• Page extract
Never has an urgent blog post been more delayed …


Update: on 21st December 11 more bomas were burned down by soldiers in Leken, Kirtalo. Blog post on the way. 

In this blog post:
Brief recent background
Massive violation of interim orders in wide areas around OBC’s camp, with updates
Summary of developments of the past decades

Brief recent background
On 26th October 2017 the Minister for Natural Resources and Tourism, Hamisi Kigwangalla, stopped an illegal operation invading village land in Loliondo. The operation had been ordered by DC Rashid Mfaume Taka, officially funded by Tanzania National Parks Authority (Tanapa), and included arson of hundreds of bomas, seizing of cattle, beatings, illegal arrests, blocking of water sources, and rangers raped women. Those implementing the criminal orders, starting with burning bomas in Oloosek on 13th August 2017 were rangers from Serengeti National Park, assisted by Ngorongoro rangers, local police, KDU (anti-poaching) rangers, OBC rangers, and others.  Besides stopping this operation, Kigwangalla made some big promises like saying that OBC would have left the country before January 2018 never to be given another hunting block, and that he would deal with the syndicate at the service of the hunters, which was reaching into his own ministry. He accused OBC’s director Isaack Mollel, of wanting to bribe him more cheaply than he had bribed his predecessors. The minister fired the director of wildlife, but OBC, Mollel included, stayed on. Then Kigwangalla made a complete U-turn, including a Twitter meltdown in which he went as far as claiming that nobody had ever lived in Loliondo GCA… On 6th December 2017, PM Majaliwa announced a vague and threatening decision that a “special authority” would be formed, via a legal bill, to manage the land. Fortunately, this decision has been delayed. Not much more information about it has surfaced, except that the whole of Loliondo GCA is to be placed under NCAA that rule over Ngorongoro Conservation Area where subsistence agriculture is prohibited, grazing areas keep being alienated, and malnutrition is rampant.

• Direction 1
Translate this sentence from the Loliondo text into Spanish: "The minister fired the director of wildlife, but OBC, Mollel included, stayed on."
• Direction 2
According to the Loliondo text, on what date did PM Majaliwa announce that a "special authority" would be formed to manage the land?
• Direction 3
The Loliondo text says "and others" also implemented the criminal orders. List every other implementing group it names.
The lines that follow have no connection to the Loliondo text.

• Material provided

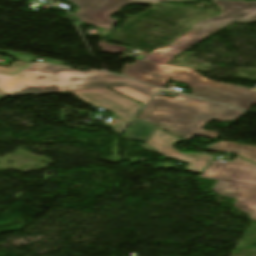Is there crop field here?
<instances>
[{"label": "crop field", "instance_id": "3316defc", "mask_svg": "<svg viewBox=\"0 0 256 256\" xmlns=\"http://www.w3.org/2000/svg\"><path fill=\"white\" fill-rule=\"evenodd\" d=\"M73 15L78 18V22L76 24H78L79 26L82 25L83 23L92 24L93 26H96V27L102 29L103 35H108L110 32H112V24L113 23H109L106 21H102V20L95 19V18H92L89 16L78 14V13H75Z\"/></svg>", "mask_w": 256, "mask_h": 256}, {"label": "crop field", "instance_id": "d1516ede", "mask_svg": "<svg viewBox=\"0 0 256 256\" xmlns=\"http://www.w3.org/2000/svg\"><path fill=\"white\" fill-rule=\"evenodd\" d=\"M29 65H30V63L19 61L17 63H13L9 68L0 67V73L16 74V73L22 71L24 68H26Z\"/></svg>", "mask_w": 256, "mask_h": 256}, {"label": "crop field", "instance_id": "8a807250", "mask_svg": "<svg viewBox=\"0 0 256 256\" xmlns=\"http://www.w3.org/2000/svg\"><path fill=\"white\" fill-rule=\"evenodd\" d=\"M119 86H128L149 96L159 90L116 75L97 71L80 72L46 64H35L15 77L0 75V95L7 96Z\"/></svg>", "mask_w": 256, "mask_h": 256}, {"label": "crop field", "instance_id": "ac0d7876", "mask_svg": "<svg viewBox=\"0 0 256 256\" xmlns=\"http://www.w3.org/2000/svg\"><path fill=\"white\" fill-rule=\"evenodd\" d=\"M244 113L245 111L180 94L173 99L153 98L140 119L190 140L193 135L215 138L216 132L201 130L207 121H229Z\"/></svg>", "mask_w": 256, "mask_h": 256}, {"label": "crop field", "instance_id": "e52e79f7", "mask_svg": "<svg viewBox=\"0 0 256 256\" xmlns=\"http://www.w3.org/2000/svg\"><path fill=\"white\" fill-rule=\"evenodd\" d=\"M182 141L184 140L157 128L145 145L166 157L189 163L185 168L186 171L202 174L216 156L203 153H182L173 148L174 144Z\"/></svg>", "mask_w": 256, "mask_h": 256}, {"label": "crop field", "instance_id": "5a996713", "mask_svg": "<svg viewBox=\"0 0 256 256\" xmlns=\"http://www.w3.org/2000/svg\"><path fill=\"white\" fill-rule=\"evenodd\" d=\"M155 129L156 127H153L139 119H136V121L133 123V125L130 127L124 137L139 140L145 143Z\"/></svg>", "mask_w": 256, "mask_h": 256}, {"label": "crop field", "instance_id": "34b2d1b8", "mask_svg": "<svg viewBox=\"0 0 256 256\" xmlns=\"http://www.w3.org/2000/svg\"><path fill=\"white\" fill-rule=\"evenodd\" d=\"M208 149L239 154L256 163V147L219 142ZM218 180L213 192L238 199L234 206L256 220V166L235 157L232 162L213 161L200 176Z\"/></svg>", "mask_w": 256, "mask_h": 256}, {"label": "crop field", "instance_id": "d8731c3e", "mask_svg": "<svg viewBox=\"0 0 256 256\" xmlns=\"http://www.w3.org/2000/svg\"><path fill=\"white\" fill-rule=\"evenodd\" d=\"M81 7L78 13L93 16L110 22H117L109 18L111 13L119 11L125 4H157L152 0H71Z\"/></svg>", "mask_w": 256, "mask_h": 256}, {"label": "crop field", "instance_id": "28ad6ade", "mask_svg": "<svg viewBox=\"0 0 256 256\" xmlns=\"http://www.w3.org/2000/svg\"><path fill=\"white\" fill-rule=\"evenodd\" d=\"M111 89L118 91V92H120L136 101L144 103V104H146L147 100L150 98L149 96L141 94L139 92H136L128 87L111 88Z\"/></svg>", "mask_w": 256, "mask_h": 256}, {"label": "crop field", "instance_id": "dd49c442", "mask_svg": "<svg viewBox=\"0 0 256 256\" xmlns=\"http://www.w3.org/2000/svg\"><path fill=\"white\" fill-rule=\"evenodd\" d=\"M88 104L105 108L114 114L110 123L114 131L122 133L142 109L143 105L125 98L109 89L71 92Z\"/></svg>", "mask_w": 256, "mask_h": 256}, {"label": "crop field", "instance_id": "412701ff", "mask_svg": "<svg viewBox=\"0 0 256 256\" xmlns=\"http://www.w3.org/2000/svg\"><path fill=\"white\" fill-rule=\"evenodd\" d=\"M122 73L162 87L165 86L168 78L176 79L190 84L194 96L242 109H248L250 104H256V91L212 82L183 68L137 60L134 65L126 64Z\"/></svg>", "mask_w": 256, "mask_h": 256}, {"label": "crop field", "instance_id": "f4fd0767", "mask_svg": "<svg viewBox=\"0 0 256 256\" xmlns=\"http://www.w3.org/2000/svg\"><path fill=\"white\" fill-rule=\"evenodd\" d=\"M212 1L221 7L223 13L220 16L208 18L193 25V30L178 38L172 44L157 49L150 54L172 58L233 22L247 23L256 21V2Z\"/></svg>", "mask_w": 256, "mask_h": 256}, {"label": "crop field", "instance_id": "22f410ed", "mask_svg": "<svg viewBox=\"0 0 256 256\" xmlns=\"http://www.w3.org/2000/svg\"><path fill=\"white\" fill-rule=\"evenodd\" d=\"M3 98H5V97H1V96H0V100L3 99Z\"/></svg>", "mask_w": 256, "mask_h": 256}]
</instances>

• Result 1
El ministro destituyó al director de vida silvestre, pero OBC, incluido Mollel, se quedó.

• Result 2
6th December 2017

• Result 3
- Rangers from Serengeti National Park
- Ngorongoro rangers
- Local police
- KDU (anti-poaching) rangers
- OBC rangers